■ Problem set ■
1) Transcribe the lookup index tool description below, from "This tool is" up to and including "- sourceTerminology (String)".
2) Decide whether each statement agrees with the lookup index tool description below. Answer yes or no and quote the deciding words.
(a) Terms are pulled from Virtuoso using SPARQL.
(b) The id field is a value the user types in by hand.
(c) Virtuoso takes care of the JSON (de-)serialization.
3) Resume the lookup index tool description below, starting after its last sentence.

■ Text provided ■
--*--
This tool is intended for creating a so called lookup index on a running Elasticsearch (ES) instance, using data extracted from knowledge graphs (i.e. terminologies) which are stored in a Virtuoso triplestore. The application functions as adapter between ES and Virtuoso. Terms are extracted from Virtuoso (via SPARQL) and inserted into ES, which also handles the JSON (de-)serialization.
Following fields are used for the index:
- label (String)
- uri (String)
- author (String)
- sourceTerminology (String)
- description (String)
- url (String)
- id (String; hash generated from uri)
- synonyms (List)
- broaders terms (List)
To add more supported fiels (thus adding more indexed fields)
- extend
org.gfbio.model.term.Term.java
class: it maps properties from Virtuoso to a Java object - extend
org.gfbio.model.json.IndexDocument.java
class: it represents the actual indexed document and will be converted to a JSON representation by the ES API. Fields extending the lookup index must be declared here.
--*--
■ Extracted data ■
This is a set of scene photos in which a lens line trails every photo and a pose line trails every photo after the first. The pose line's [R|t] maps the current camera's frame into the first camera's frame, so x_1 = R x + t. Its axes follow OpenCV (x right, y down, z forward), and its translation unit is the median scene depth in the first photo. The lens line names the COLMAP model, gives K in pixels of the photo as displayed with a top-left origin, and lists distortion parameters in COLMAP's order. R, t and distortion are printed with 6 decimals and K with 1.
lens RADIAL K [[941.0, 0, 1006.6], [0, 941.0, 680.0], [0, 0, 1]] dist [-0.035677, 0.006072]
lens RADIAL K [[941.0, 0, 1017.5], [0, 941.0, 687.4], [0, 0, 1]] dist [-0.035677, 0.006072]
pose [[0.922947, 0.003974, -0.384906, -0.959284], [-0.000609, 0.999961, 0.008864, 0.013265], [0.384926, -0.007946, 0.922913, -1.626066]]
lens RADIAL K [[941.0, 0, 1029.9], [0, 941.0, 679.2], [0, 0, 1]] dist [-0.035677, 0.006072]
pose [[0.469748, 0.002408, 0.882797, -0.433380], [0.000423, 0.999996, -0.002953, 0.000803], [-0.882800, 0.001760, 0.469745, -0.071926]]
--*--
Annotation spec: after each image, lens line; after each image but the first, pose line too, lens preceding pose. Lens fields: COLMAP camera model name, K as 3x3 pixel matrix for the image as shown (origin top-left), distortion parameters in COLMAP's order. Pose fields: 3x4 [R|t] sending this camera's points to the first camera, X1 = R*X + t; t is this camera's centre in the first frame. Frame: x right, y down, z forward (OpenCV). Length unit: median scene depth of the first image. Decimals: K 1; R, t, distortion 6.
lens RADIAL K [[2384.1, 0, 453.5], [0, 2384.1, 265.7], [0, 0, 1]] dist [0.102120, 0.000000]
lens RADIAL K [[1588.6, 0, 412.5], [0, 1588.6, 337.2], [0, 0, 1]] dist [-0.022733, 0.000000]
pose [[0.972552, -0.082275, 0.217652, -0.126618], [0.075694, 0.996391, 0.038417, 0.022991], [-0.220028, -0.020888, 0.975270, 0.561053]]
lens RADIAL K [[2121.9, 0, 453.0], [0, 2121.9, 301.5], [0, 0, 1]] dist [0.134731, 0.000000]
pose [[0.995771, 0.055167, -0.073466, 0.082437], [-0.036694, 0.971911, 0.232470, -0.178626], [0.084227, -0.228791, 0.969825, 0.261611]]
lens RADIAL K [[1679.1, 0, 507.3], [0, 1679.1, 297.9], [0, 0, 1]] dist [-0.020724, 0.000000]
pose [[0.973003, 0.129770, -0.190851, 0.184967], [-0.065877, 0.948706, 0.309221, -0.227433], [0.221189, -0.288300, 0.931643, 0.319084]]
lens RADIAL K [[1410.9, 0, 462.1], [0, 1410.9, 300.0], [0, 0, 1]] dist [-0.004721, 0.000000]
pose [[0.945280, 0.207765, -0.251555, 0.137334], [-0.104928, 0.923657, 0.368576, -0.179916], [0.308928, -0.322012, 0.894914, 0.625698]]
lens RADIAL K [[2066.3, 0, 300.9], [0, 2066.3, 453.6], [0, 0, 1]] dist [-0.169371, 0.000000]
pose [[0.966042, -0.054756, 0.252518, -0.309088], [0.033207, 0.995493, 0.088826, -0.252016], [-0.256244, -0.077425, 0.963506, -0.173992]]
--*--
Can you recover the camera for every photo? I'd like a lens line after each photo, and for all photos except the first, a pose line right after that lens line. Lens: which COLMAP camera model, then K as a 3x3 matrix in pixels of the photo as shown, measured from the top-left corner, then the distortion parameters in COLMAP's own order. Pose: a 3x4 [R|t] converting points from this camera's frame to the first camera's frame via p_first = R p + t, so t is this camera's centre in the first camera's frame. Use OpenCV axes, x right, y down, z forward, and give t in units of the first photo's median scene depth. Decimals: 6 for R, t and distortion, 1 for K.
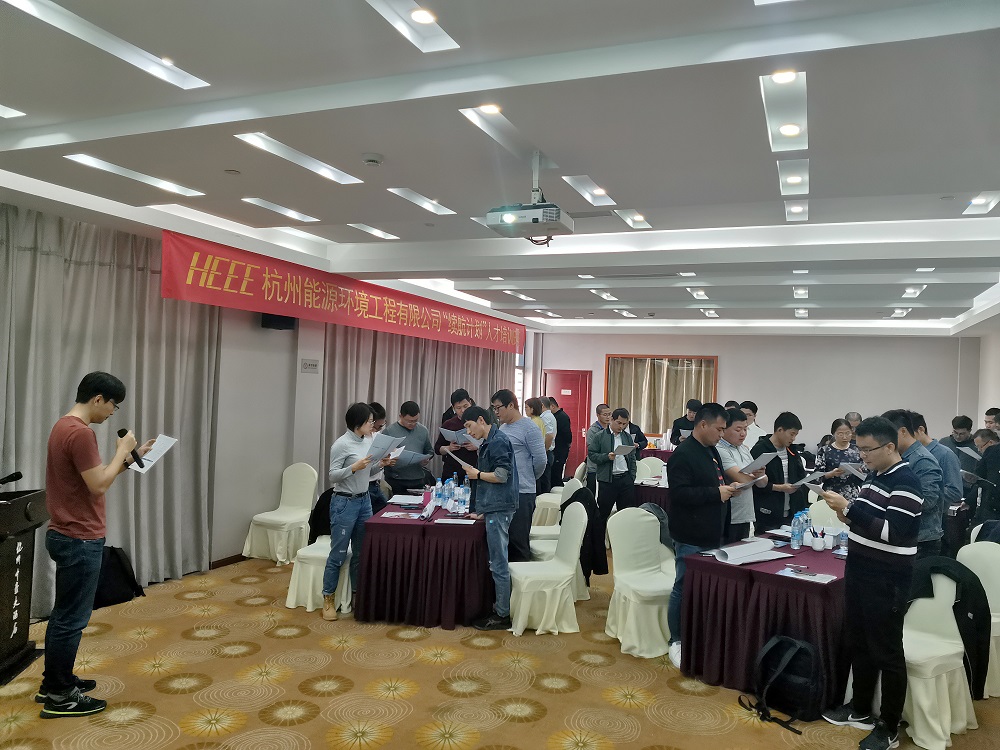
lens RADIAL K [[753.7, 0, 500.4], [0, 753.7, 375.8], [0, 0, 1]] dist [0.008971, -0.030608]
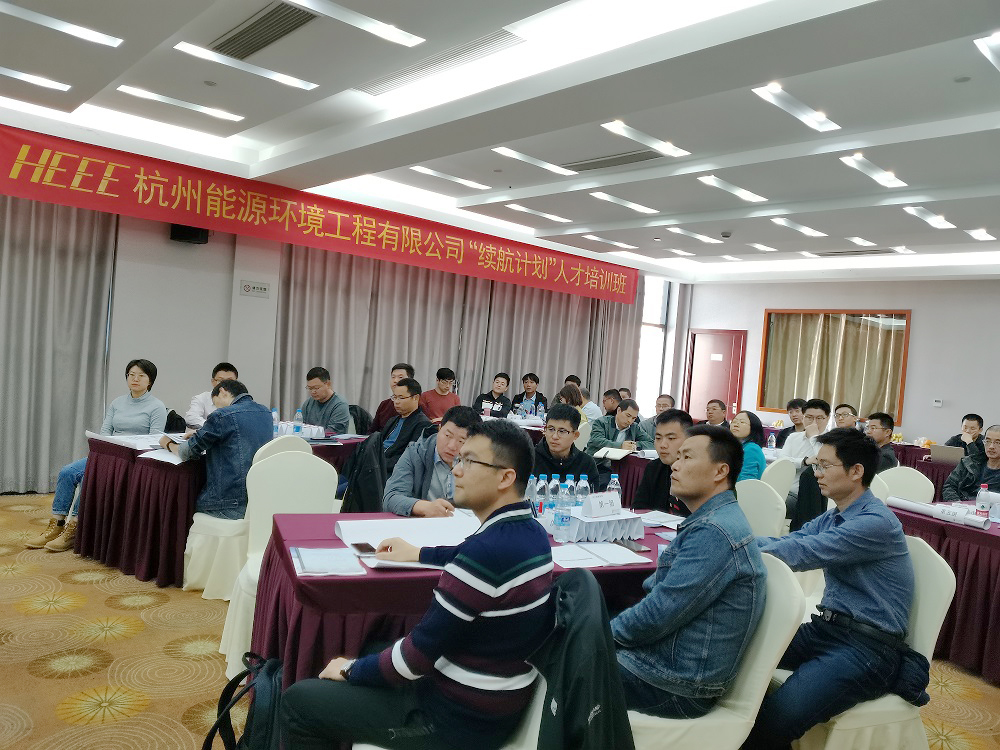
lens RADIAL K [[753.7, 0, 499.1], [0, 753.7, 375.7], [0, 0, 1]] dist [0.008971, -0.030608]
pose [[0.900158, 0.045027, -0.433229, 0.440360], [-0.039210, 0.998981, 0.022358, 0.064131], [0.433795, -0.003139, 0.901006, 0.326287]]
--*--
■ List of answers ■
1)
This tool is intended for creating a so called lookup index on a running Elasticsearch (ES) instance, using data extracted from knowledge graphs (i.e. terminologies) which are stored in a Virtuoso triplestore. The application functions as adapter between ES and Virtuoso. Terms are extracted from Virtuoso (via SPARQL) and inserted into ES, which also handles the JSON (de-)serialization.
Following fields are used for the index:
- label (String)
- uri (String)
- author (String)
- sourceTerminology (String)

2)
(a) Yes: "Terms are extracted from Virtuoso (via SPARQL) and inserted into ES"
(b) No: "id (String; hash generated from uri)"
(c) No: "inserted into ES, which also handles the JSON (de-)serialization"

3)
- JDK >= 11
- Maven
This version was tested (and implemented) against Virtuoso 7.2 and Elasticsearch 7.16.3.
- Checkout the repository
- Import project repository, e.g, via Eclipse
- JUnit tests are supplied, but need a running ES instance; they can be skipped, when building the project
- Make sure to edit parameters in the
lookup_index_generator.properties
, e.g., user(s) and password(s)
The applications comes as a standalone .jar, which can be executed on the commandline.
usage: <this>.jar [-a <arg>] [-c <arg>] [-m <arg>]
-a <arg> terminology acronym, e.g., ENVO
-c <arg> path to configuration file (default:
/var/opt/ts/lookup_index_generator.properties)
-m <arg> generator mode ('create', 'update')
Currently, two modes are supported:
- create: use this mode to create a new index based on terms found in the supplied terminology. Terms will then be automatically extracted from the corresponding graph and inserted into the index
- upate: use this mode to update an existing index, e.g., if there is a new terminology version available inside the triplestore. Terms will be extracted from the MOD graph of the terminology and - depending on their status - will either add, remove or modify items on the index.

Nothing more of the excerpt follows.